We all drag our feet when a situation we have to deal with is dicey or unpleasant, a task is tedious, or there’s an obligation we don’t really want to fulfill, but there are people who habitually stall. Some of that connects to fear of failure and while no one likes failing, not everyone fears it.

Children who grew up having their emotional needs met and who were loved, supported and encouraged to take risks, don’t fear failure. These securely attached people see the landscape of life as being dotted by potential failures and setbacks because it’s unrealistic to believe that anyone will succeed at everything. This doesn’t mean that a misstep doesn’t hurt, because it does, but the securely attached have the ability to regroup. And because they always entertained failure as a possibility, they’re not taken down. Some psychologists call these people “approach-oriented.”

In contrast, if you grew up in a family where love was earned and support in short supply, you’re more likely to assume that any failure reflects your flawed status as a human being, instead of a mistake or miscalculation. Your response to a setback is likely to echo what you were told growing up, including the idea that the world is divided into winners and losers and you never want to be labeled as the latter.

Studies suggest that fear of failure is transmitted from one generation to the next. These people are termed “avoidant-oriented” because not reaching for the heights seems way safer than failing on your face; they hug the guard rails and avoid challenges as a result, which has real-life consequences.

It’s not hard to see how procrastination is fed by fear of failure; after all, you can’t fail at something you haven’t done. This seems counterintuitive since you’re just swapping one variety of failure for another, but for those daughters and sons who’ve grown up around impossible-to-meet standards and hypercriticality, ducking the issue may be much easier than risking humiliation.

In a similar vein, it’s also been theorized that procrastination may be a form of “self-handicapping” – a way of protecting self-regard by putting obstacles in the way of a task, thus giving yourself an explanation or out instead of having to deal with potential failure as a reflection of you or your skills.

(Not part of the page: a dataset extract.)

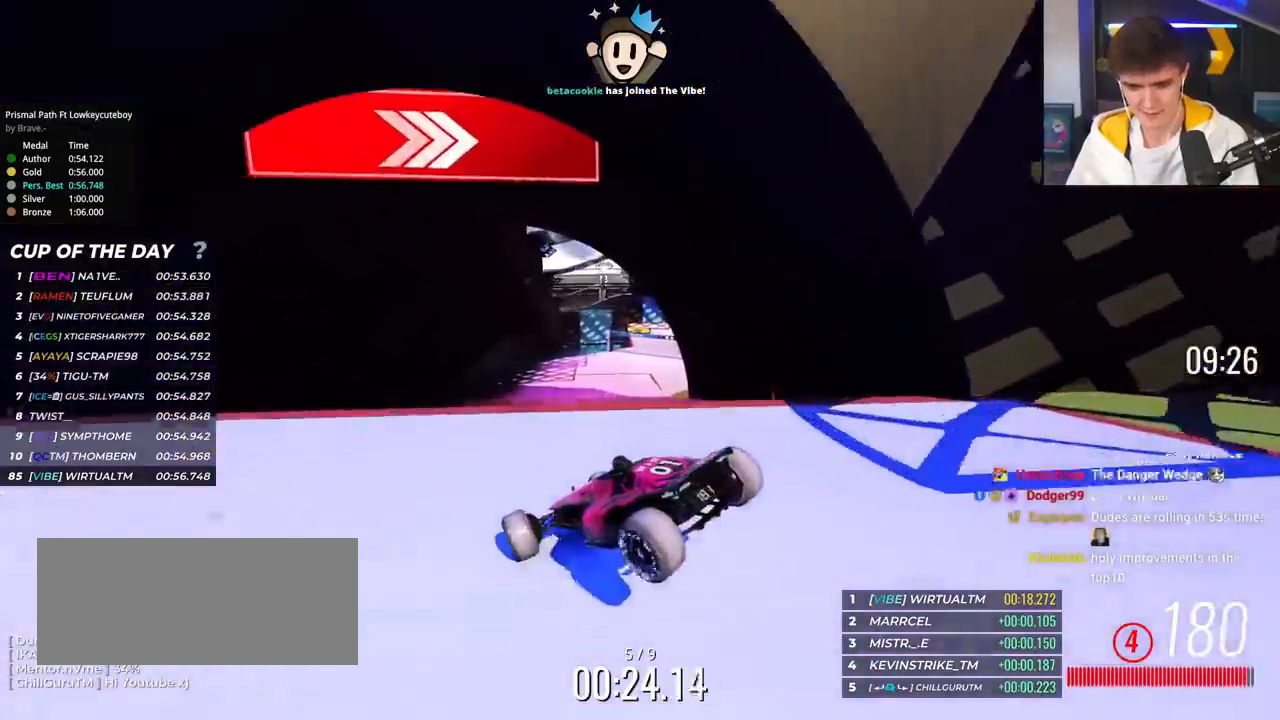
{"keys": ["right", "up"], "events": []}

If you constantly delay or end up ducking challenges by simply waiting until it’s too late to do anything about them, the best thing you can do is to plumb the personal reasons you procrastinate. The chances are good that procrastinating is getting in the way of your living your best life, so now’s the time to deal. Working with a gifted therapist is the best route but you can begin by asking yourself the following questions and answering as honestly as you can:

  • Are you more motivated by the fear of failure than the lure of achievement?
  • Are there specific tasks you put off, or does any task qualify?
  • Do you feel anxious when you procrastinate? Or does delaying a task induce a feeling of relief?
  • Why do you think you put off taking action?
  • How has procrastination affected you in the day-to-day? In your work life? In your relationships?
  • Are there times when you’re more likely to procrastinate than others? Do you see a pattern?
  • What’s your opinion of people who procrastinate? Do you lump yourself into the same category?

What’s been learned can be unlearned.